Exercise details> A faithful copy of every record is needed here. Images must not appear in it.

Source data>
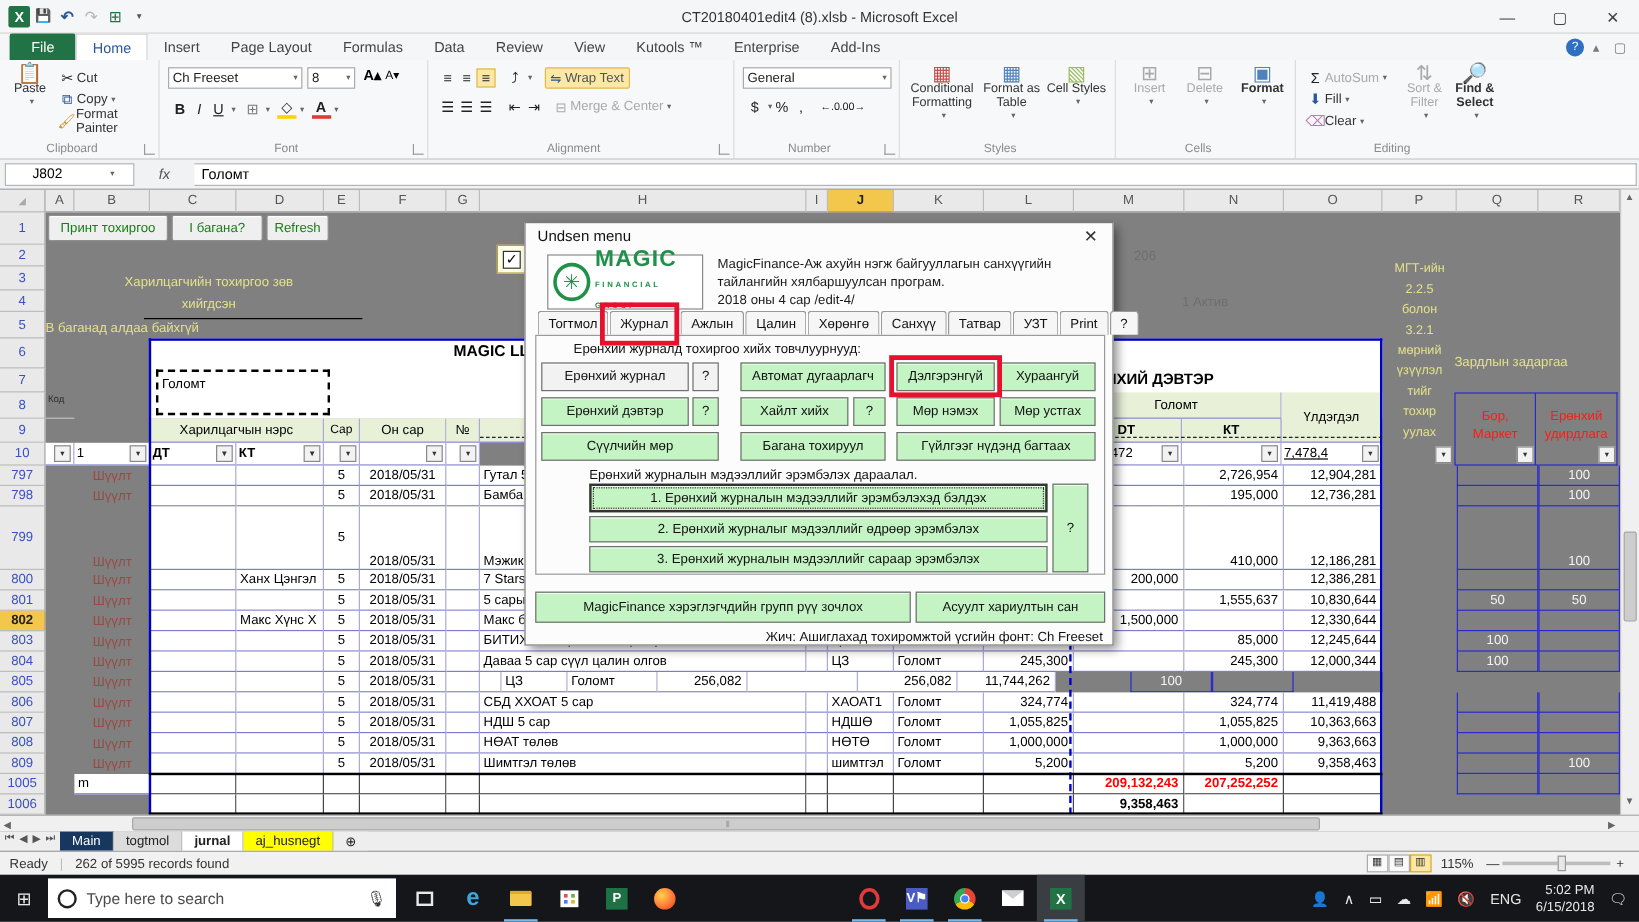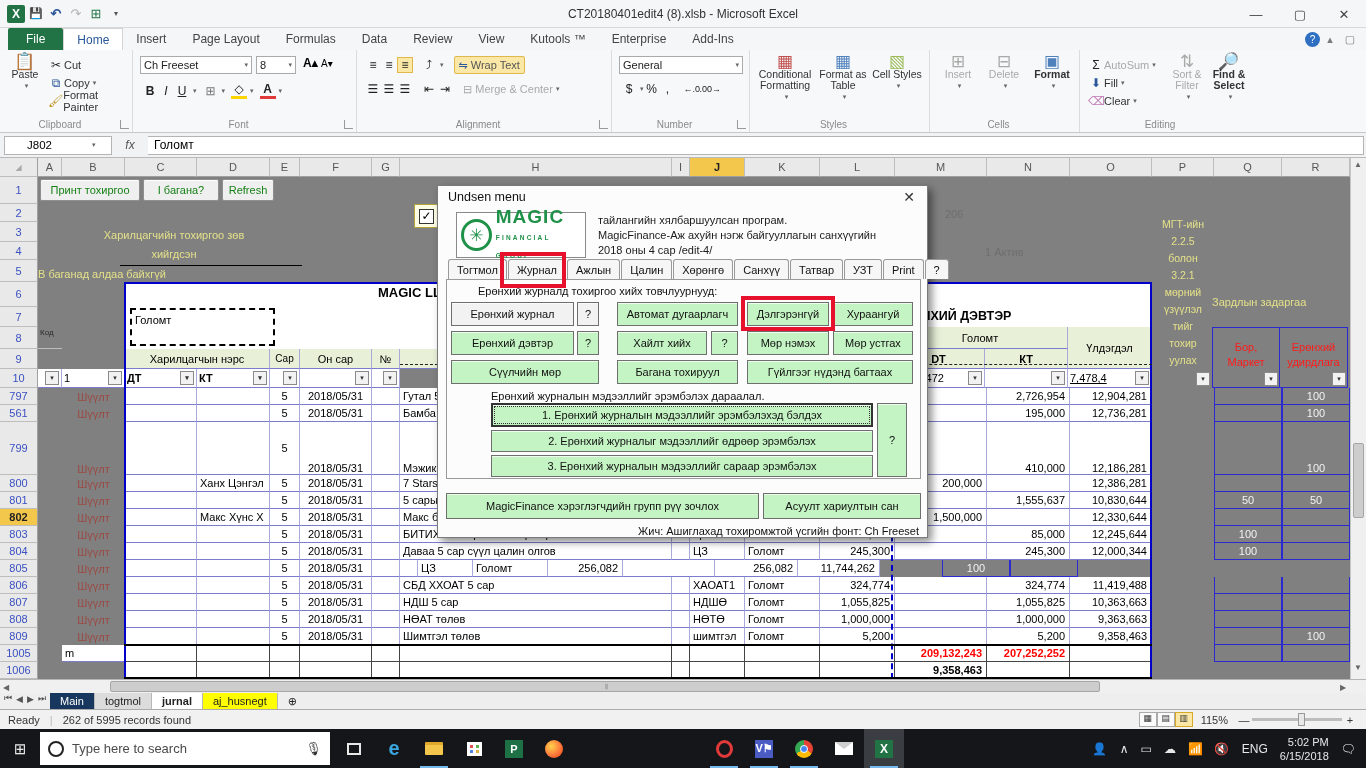--- a/index.html
+++ b/index.html
@@ -296,7 +296,7 @@
       <span>J802</span>
       <span class="dd" style="margin-left:40px;">▾</span>
     </div>
-  <div style="width:36px;text-align:center;font-style:italic;font-size:12px;color:#555;">fx</div>
+  <div style="width:50px;text-align:center;font-style:italic;font-size:12px;color:#555;">fx</div>
   <div id="fx-val" style="margin-right:2px;">Голомт</div>
 </div>
 

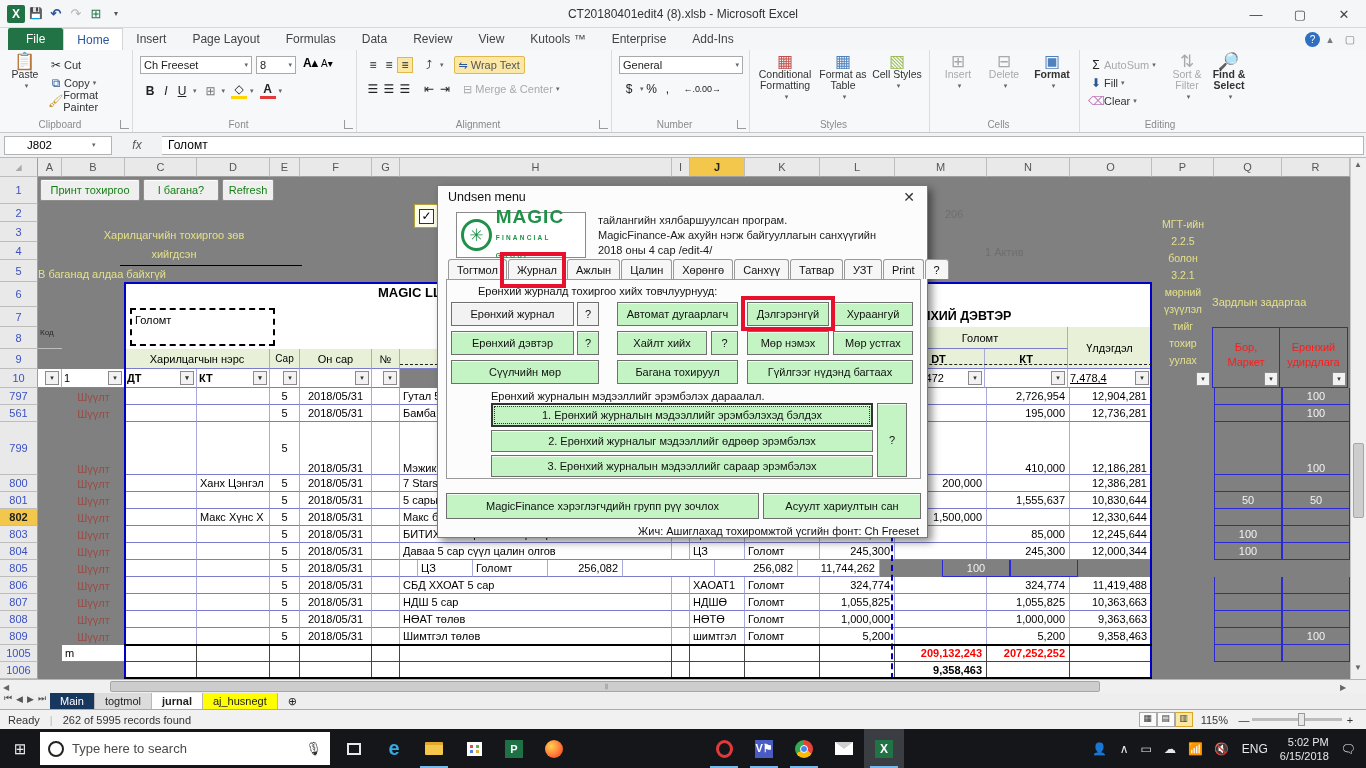--- a/index.html
+++ b/index.html
@@ -902,8 +902,8 @@
     </span>
   </div>
   <div class="abs" style="left:160px;top:27px;width:325px;font-size:11px;line-height:15px;color:#1a1a1a;">
-    <div>тайлангийн хялбаршуулсан програм.</div>
-      <div>MagicFinance-Аж ахуйн нэгж байгууллагын санхүүгийн</div>
+    <div>MagicFinance-Аж ахуйн нэгж байгууллагын санхүүгийн</div>
+      <div>тайлангийн хялбаршуулсан програм.</div>
       <div>2018 оны 4 сар /edit-4/</div>
   </div>
   <div class="abs flex" style="left:10px;top:73px;" id="dlg-tabs">

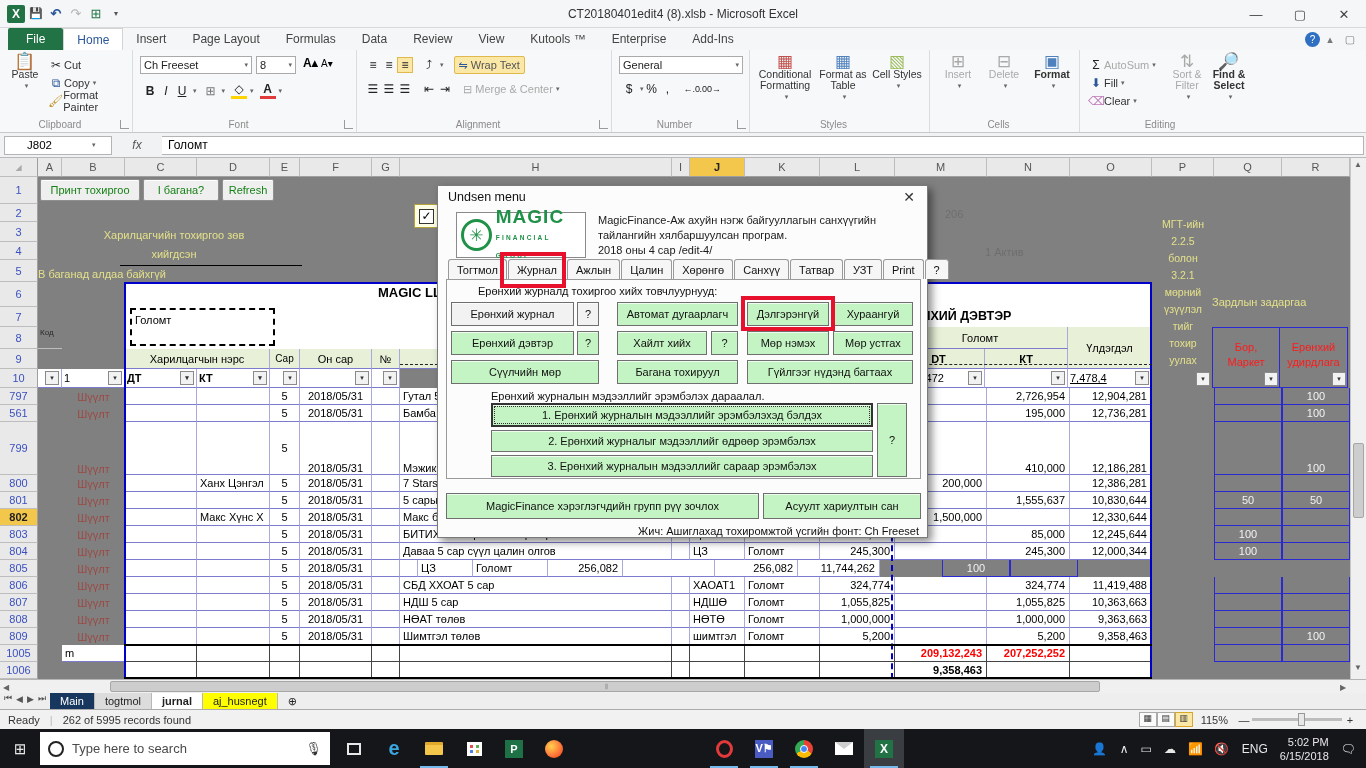--- a/index.html
+++ b/index.html
@@ -470,7 +470,7 @@
         <div class="cell qr c-white ctr" style="width: 68px; height: 17px;">100</div>
       </div>
       <div class="row" style="top: 17px;">
-        <div class="rhcell" style="height: 17px;">561</div>
+        <div class="rhcell" style="height: 17px;">798</div>
         <div class="cell g" style="width: 24px; height: 17px;"></div>
         <div class="cell g c-maroon ctr" style="width: 63px; height: 17px;">Шүүлт</div>
         <div class="cell w" style="width: 72px; height: 17px;"></div>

Answer to this task>
--- a/index.html
+++ b/index.html
@@ -296,7 +296,7 @@
       <span>J802</span>
       <span class="dd" style="margin-left:40px;">▾</span>
     </div>
-  <div style="width:36px;text-align:center;font-style:italic;font-size:12px;color:#555;">fx</div>
+  <div style="width:50px;text-align:center;font-style:italic;font-size:12px;color:#555;">fx</div>
   <div id="fx-val" style="margin-right:2px;">Голомт</div>
 </div>
 

--- a/index.html
+++ b/index.html
@@ -902,8 +902,8 @@
     </span>
   </div>
   <div class="abs" style="left:160px;top:27px;width:325px;font-size:11px;line-height:15px;color:#1a1a1a;">
-    <div>тайлангийн хялбаршуулсан програм.</div>
-      <div>MagicFinance-Аж ахуйн нэгж байгууллагын санхүүгийн</div>
+    <div>MagicFinance-Аж ахуйн нэгж байгууллагын санхүүгийн</div>
+      <div>тайлангийн хялбаршуулсан програм.</div>
       <div>2018 оны 4 сар /edit-4/</div>
   </div>
   <div class="abs flex" style="left:10px;top:73px;" id="dlg-tabs">

--- a/index.html
+++ b/index.html
@@ -470,7 +470,7 @@
         <div class="cell qr c-white ctr" style="width: 68px; height: 17px;">100</div>
       </div>
       <div class="row" style="top: 17px;">
-        <div class="rhcell" style="height: 17px;">561</div>
+        <div class="rhcell" style="height: 17px;">798</div>
         <div class="cell g" style="width: 24px; height: 17px;"></div>
         <div class="cell g c-maroon ctr" style="width: 63px; height: 17px;">Шүүлт</div>
         <div class="cell w" style="width: 72px; height: 17px;"></div>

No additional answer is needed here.